Four days after C-Section the patient complained about dyspnoea,

Four days after C-Section the patient complained about dyspnoea, CT-scan of the thorax and ultrasound of the deep veins of the leg showed pulmonal artery embolism after deep vein thrombosis. Hematological testing

showed no dysfunction of the blood clotting or vasculitis associated antibodies. Anticoagulation was immediately initiated with i.v. heparin. Overlapping oral anticoagulation with phenoprocuomon was started. Due to the generalised tonic–clonic seizure a neurologist was consulted. Physical examination showed no deficit of the cranial nerve function, the motor function, the sensibility, the coordination or the reflexes. No headache was reported. A MRI scan of the brain was done with a TOF angiography. The angiography showed stenosis of the Avasimibe concentration distal A. basilaris and of the left A. cerebri media and stenosis with lower degree

of the right A. cerebri media and of the left Venetoclax A. cerebri anterior. There was also a small infarction in the left A. cerebri anterior territory and no signs for sinus thrombosis or cerebral edema (Fig. 1). One month later the MRI-angiography showed no stenosis of the cerebral vessels (Fig. 2), another MRI 6 months after the onset also showed no stenosis of the cerebral vessels (Fig. 3). Transcranial ultrasound showed decreasing peak systolic flow over the time (Table 1). Retrospectively, with the findings from the MRI-scans and the ultrasound examination diagnosis of reversible cerebral vasoconstriction syndrome was verified. Due to the benign course Ergoloid of disease we did not start any specific medical treatment.

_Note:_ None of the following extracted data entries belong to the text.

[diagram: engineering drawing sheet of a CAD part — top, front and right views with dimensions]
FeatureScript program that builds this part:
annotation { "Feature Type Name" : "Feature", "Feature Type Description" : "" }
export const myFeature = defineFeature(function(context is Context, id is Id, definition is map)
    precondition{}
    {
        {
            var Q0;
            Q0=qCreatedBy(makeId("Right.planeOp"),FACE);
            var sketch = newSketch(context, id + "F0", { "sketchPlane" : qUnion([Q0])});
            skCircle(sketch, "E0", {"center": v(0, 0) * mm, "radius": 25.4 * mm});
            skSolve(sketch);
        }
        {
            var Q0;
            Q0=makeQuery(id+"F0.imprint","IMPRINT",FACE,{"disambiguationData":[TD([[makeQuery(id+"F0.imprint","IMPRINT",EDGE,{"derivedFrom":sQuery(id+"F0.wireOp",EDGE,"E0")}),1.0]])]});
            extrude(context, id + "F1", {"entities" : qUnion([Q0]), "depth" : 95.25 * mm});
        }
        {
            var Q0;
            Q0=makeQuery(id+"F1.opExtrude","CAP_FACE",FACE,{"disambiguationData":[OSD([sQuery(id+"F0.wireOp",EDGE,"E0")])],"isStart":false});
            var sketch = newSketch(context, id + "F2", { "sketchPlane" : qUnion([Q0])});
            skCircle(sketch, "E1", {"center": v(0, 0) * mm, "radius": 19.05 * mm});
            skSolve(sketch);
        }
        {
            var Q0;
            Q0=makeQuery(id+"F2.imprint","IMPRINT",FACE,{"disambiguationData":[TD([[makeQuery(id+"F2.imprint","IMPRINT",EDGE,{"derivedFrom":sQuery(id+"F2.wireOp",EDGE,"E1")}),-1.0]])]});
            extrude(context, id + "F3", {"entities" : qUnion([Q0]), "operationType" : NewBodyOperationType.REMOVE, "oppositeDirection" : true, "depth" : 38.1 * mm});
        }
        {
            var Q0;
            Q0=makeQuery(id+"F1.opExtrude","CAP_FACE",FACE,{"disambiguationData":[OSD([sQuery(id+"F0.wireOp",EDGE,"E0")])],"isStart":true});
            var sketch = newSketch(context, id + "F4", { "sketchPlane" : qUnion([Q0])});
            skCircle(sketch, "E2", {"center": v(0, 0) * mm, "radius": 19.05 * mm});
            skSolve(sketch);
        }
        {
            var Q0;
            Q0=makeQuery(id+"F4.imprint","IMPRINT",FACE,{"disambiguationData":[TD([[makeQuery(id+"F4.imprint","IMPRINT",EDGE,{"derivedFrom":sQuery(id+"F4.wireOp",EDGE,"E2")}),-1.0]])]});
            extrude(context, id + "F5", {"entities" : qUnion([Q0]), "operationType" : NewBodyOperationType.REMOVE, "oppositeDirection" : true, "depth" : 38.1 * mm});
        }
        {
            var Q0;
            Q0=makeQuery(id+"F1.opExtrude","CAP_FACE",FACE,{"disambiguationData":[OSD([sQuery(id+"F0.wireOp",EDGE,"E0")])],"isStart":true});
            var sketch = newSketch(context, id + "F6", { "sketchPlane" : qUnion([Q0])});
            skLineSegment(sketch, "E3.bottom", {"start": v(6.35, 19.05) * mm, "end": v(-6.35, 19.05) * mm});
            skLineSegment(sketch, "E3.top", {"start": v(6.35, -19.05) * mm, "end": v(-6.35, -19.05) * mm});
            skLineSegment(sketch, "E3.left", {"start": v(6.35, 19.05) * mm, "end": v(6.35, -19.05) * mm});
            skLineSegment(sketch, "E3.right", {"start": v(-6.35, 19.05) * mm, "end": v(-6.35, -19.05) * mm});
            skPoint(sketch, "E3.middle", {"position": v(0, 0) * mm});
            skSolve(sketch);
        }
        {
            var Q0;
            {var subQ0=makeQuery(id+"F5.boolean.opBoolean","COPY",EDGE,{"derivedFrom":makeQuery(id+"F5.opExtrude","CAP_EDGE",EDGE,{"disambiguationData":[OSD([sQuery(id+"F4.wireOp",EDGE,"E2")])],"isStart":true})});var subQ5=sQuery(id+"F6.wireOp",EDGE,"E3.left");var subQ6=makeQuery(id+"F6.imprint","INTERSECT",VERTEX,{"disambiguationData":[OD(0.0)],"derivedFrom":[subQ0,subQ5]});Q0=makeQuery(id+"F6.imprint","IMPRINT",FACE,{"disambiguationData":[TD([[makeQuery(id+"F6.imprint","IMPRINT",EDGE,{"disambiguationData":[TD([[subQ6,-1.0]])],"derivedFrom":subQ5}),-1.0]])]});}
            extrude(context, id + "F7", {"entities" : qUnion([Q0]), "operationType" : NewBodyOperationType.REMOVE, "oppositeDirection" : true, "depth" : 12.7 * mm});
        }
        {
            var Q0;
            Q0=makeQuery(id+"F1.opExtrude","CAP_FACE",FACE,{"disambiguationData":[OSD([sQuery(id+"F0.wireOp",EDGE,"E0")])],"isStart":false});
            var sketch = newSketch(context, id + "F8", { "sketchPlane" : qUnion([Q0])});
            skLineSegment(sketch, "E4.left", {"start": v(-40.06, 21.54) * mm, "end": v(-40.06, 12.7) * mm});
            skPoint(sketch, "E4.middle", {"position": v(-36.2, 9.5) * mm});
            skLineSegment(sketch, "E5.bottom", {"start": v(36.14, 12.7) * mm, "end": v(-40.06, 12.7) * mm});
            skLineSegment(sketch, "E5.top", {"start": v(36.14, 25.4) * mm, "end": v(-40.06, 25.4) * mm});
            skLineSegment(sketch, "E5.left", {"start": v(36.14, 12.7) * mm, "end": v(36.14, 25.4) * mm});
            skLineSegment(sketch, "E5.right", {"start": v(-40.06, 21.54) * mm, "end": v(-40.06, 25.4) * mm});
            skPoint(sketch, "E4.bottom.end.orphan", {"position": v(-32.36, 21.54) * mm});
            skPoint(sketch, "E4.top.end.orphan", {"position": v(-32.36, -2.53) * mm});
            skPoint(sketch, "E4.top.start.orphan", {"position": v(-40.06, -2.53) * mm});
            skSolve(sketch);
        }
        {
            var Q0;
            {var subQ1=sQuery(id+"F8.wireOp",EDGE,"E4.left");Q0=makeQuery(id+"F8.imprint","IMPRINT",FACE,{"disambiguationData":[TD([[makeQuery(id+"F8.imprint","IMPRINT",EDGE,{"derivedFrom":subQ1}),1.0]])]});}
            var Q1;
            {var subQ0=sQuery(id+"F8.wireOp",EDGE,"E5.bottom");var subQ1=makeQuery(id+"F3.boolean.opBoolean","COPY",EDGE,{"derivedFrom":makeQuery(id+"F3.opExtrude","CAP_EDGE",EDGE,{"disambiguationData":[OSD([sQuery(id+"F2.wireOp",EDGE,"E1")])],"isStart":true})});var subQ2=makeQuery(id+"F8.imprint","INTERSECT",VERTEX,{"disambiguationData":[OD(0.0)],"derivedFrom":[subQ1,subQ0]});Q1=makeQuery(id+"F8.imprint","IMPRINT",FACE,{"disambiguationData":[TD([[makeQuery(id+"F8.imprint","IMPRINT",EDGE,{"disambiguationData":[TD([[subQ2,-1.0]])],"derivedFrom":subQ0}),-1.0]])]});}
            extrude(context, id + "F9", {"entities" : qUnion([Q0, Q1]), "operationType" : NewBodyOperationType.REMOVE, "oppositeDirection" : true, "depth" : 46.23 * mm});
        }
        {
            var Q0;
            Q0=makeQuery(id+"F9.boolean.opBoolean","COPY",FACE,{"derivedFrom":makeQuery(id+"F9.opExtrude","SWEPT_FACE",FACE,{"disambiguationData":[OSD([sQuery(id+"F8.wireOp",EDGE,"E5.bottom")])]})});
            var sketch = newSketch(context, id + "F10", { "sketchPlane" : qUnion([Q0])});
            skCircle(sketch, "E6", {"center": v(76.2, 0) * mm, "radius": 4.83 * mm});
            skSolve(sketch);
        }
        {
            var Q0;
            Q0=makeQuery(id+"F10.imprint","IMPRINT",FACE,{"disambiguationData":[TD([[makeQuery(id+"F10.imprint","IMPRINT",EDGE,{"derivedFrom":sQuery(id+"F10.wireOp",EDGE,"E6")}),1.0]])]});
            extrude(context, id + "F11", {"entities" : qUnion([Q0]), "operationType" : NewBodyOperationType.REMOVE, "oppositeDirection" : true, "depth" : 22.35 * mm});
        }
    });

Transcranial color coded ultrasound is a good and safe technique in diagnosing reversible vasoconstriction syndrome and in monitoring the course of disease. The main difficulty in this disease is to distinguish between reversible vasoconstriction syndrome and other vascular diseases of the central nerve system especially cerebral angiitis. Of course vascular imaging, e.g. with MRI is necessary. Cerebral reversible vasoconstriction syndrome seems to be diagnosed insufficiently. On the other hand the more frequent use of non invasive cerebral vascular imaging as well as the more frequent use of vasoactive drugs may increase the number seen in daily practice. Although in our reported case no headache was reported, thunderclap headache is one of the typical symptoms. Therefore the reversible vasoconstriction syndrome should be considered in differential diagnosis of thunderclap headache. Women with an acute neurological deficit after birth or a Ceasarean section need a transcranial color-coded duplex sonography to detect cerebral vasoconstriction syndrome as soon as possible.